■ **YOUR GOAL**
Below are the records. Reproduce the line that contains "radicals | [ 25 ] |" and every line after it to the end, exactly and alone.

(Saved data entries)

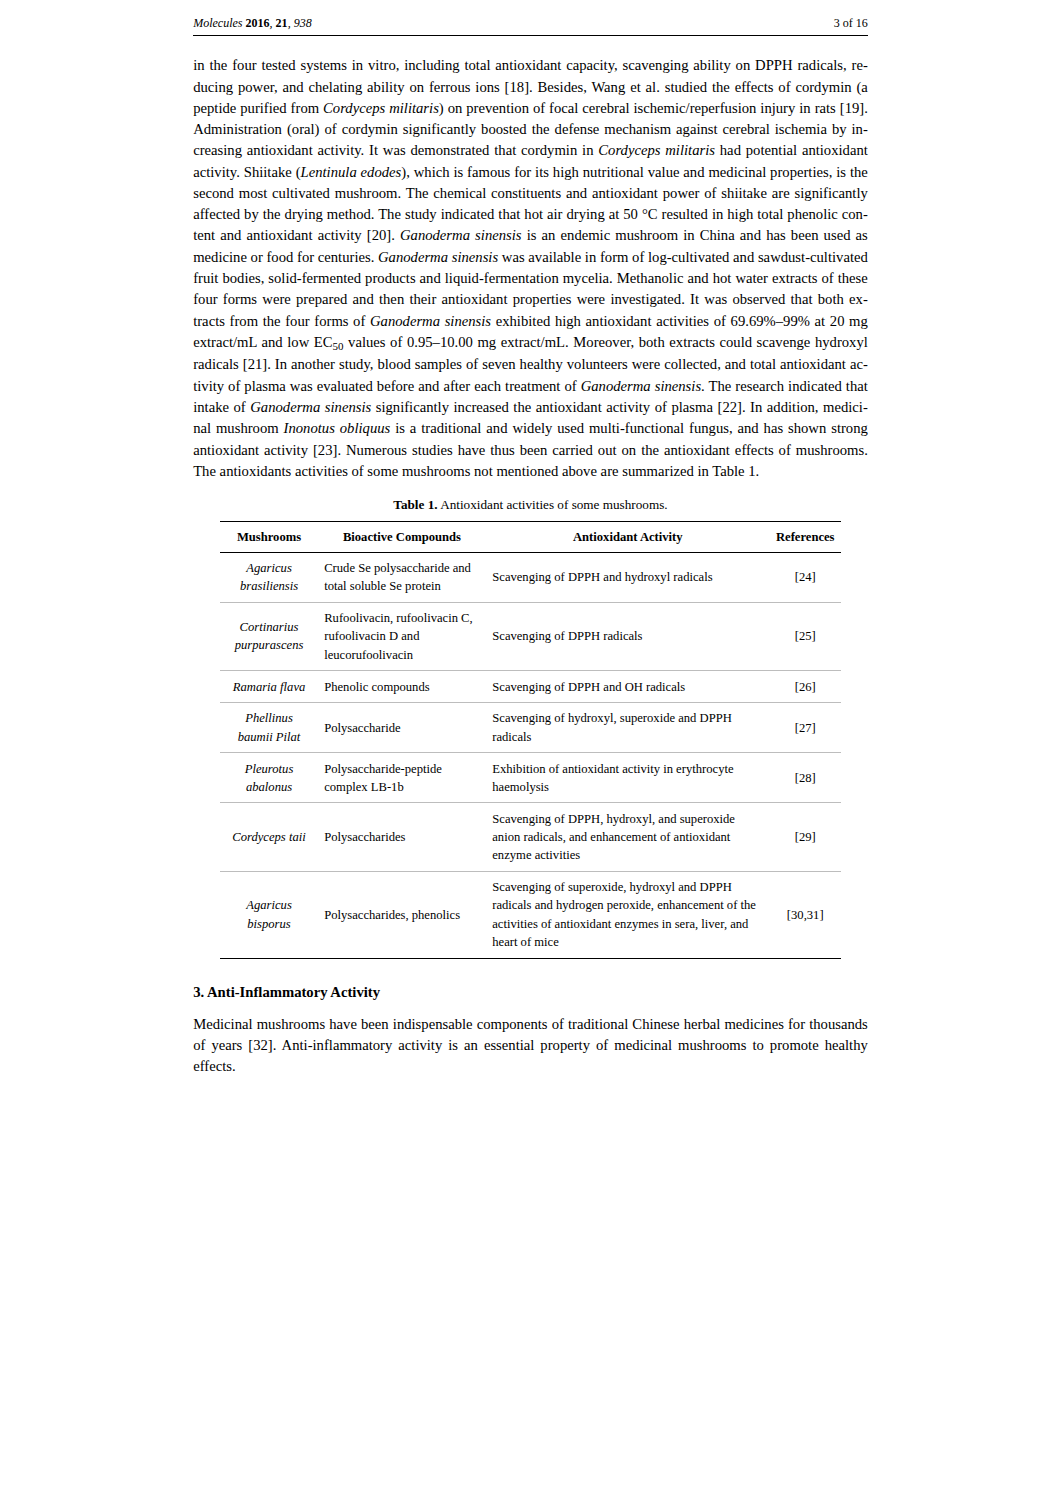Molecules 2016, 21, 938
3 of 16
in the four tested systems in vitro, including total antioxidant capacity, scavenging ability on DPPH radicals, reducing power, and chelating ability on ferrous ions [18]. Besides, Wang et al. studied the effects of cordymin (a peptide purified from Cordyceps militaris) on prevention of focal cerebral ischemic/reperfusion injury in rats [19]. Administration (oral) of cordymin significantly boosted the defense mechanism against cerebral ischemia by increasing antioxidant activity. It was demonstrated that cordymin in Cordyceps militaris had potential antioxidant activity. Shiitake (Lentinula edodes), which is famous for its high nutritional value and medicinal properties, is the second most cultivated mushroom. The chemical constituents and antioxidant power of shiitake are significantly affected by the drying method. The study indicated that hot air drying at 50 °C resulted in high total phenolic content and antioxidant activity [20]. Ganoderma sinensis is an endemic mushroom in China and has been used as medicine or food for centuries. Ganoderma sinensis was available in form of log-cultivated and sawdust-cultivated fruit bodies, solid-fermented products and liquid-fermentation mycelia. Methanolic and hot water extracts of these four forms were prepared and then their antioxidant properties were investigated. It was observed that both extracts from the four forms of Ganoderma sinensis exhibited high antioxidant activities of 69.69%–99% at 20 mg extract/mL and low EC50 values of 0.95–10.00 mg extract/mL. Moreover, both extracts could scavenge hydroxyl radicals [21]. In another study, blood samples of seven healthy volunteers were collected, and total antioxidant activity of plasma was evaluated before and after each treatment of Ganoderma sinensis. The research indicated that intake of Ganoderma sinensis significantly increased the antioxidant activity of plasma [22]. In addition, medicinal mushroom Inonotus obliquus is a traditional and widely used multi-functional fungus, and has shown strong antioxidant activity [23]. Numerous studies have thus been carried out on the antioxidant effects of mushrooms. The antioxidants activities of some mushrooms not mentioned above are summarized in Table 1.
Table 1. Antioxidant activities of some mushrooms.
| Mushrooms | Bioactive Compounds | Antioxidant Activity | References |
| --- | --- | --- | --- |
| Agaricus brasiliensis | Crude Se polysaccharide and total soluble Se protein | Scavenging of DPPH and hydroxyl radicals | [ 24 ] |
| Cortinarius purpurascens | Rufoolivacin, rufoolivacin C, rufoolivacin D and leucorufoolivacin | Scavenging of DPPH radicals | [ 25 ] |
| Ramaria flava | Phenolic compounds | Scavenging of DPPH and OH radicals | [ 26 ] |
| Phellinus baumii Pilat | Polysaccharide | Scavenging of hydroxyl, superoxide and DPPH radicals | [ 27 ] |
| Pleurotus abalonus | Polysaccharide-peptide complex LB-1b | Exhibition of antioxidant activity in erythrocyte haemolysis | [ 28 ] |
| Cordyceps taii | Polysaccharides | Scavenging of DPPH, hydroxyl, and superoxide anion radicals, and enhancement of antioxidant enzyme activities | [ 29 ] |
| Agaricus bisporus | Polysaccharides, phenolics | Scavenging of superoxide, hydroxyl and DPPH radicals and hydrogen peroxide, enhancement of the activities of antioxidant enzymes in sera, liver, and heart of mice | [ 30 , 31 ] |
3. Anti-Inflammatory Activity
Medicinal mushrooms have been indispensable components of traditional Chinese herbal medicines for thousands of years [32]. Anti-inflammatory activity is an essential property of medicinal mushrooms to promote healthy effects.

■ **ANSWER TO THIS PROBLEM**
| Cortinarius purpurascens | Rufoolivacin, rufoolivacin C, rufoolivacin D and leucorufoolivacin | Scavenging of DPPH radicals | [ 25 ] |
| Ramaria flava | Phenolic compounds | Scavenging of DPPH and OH radicals | [ 26 ] |
| Phellinus baumii Pilat | Polysaccharide | Scavenging of hydroxyl, superoxide and DPPH radicals | [ 27 ] |
| Pleurotus abalonus | Polysaccharide-peptide complex LB-1b | Exhibition of antioxidant activity in erythrocyte haemolysis | [ 28 ] |
| Cordyceps taii | Polysaccharides | Scavenging of DPPH, hydroxyl, and superoxide anion radicals, and enhancement of antioxidant enzyme activities | [ 29 ] |
| Agaricus bisporus | Polysaccharides, phenolics | Scavenging of superoxide, hydroxyl and DPPH radicals and hydrogen peroxide, enhancement of the activities of antioxidant enzymes in sera, liver, and heart of mice | [ 30 , 31 ] |
3. Anti-Inflammatory Activity
Medicinal mushrooms have been indispensable components of traditional Chinese herbal medicines for thousands of years [32]. Anti-inflammatory activity is an essential property of medicinal mushrooms to promote healthy effects.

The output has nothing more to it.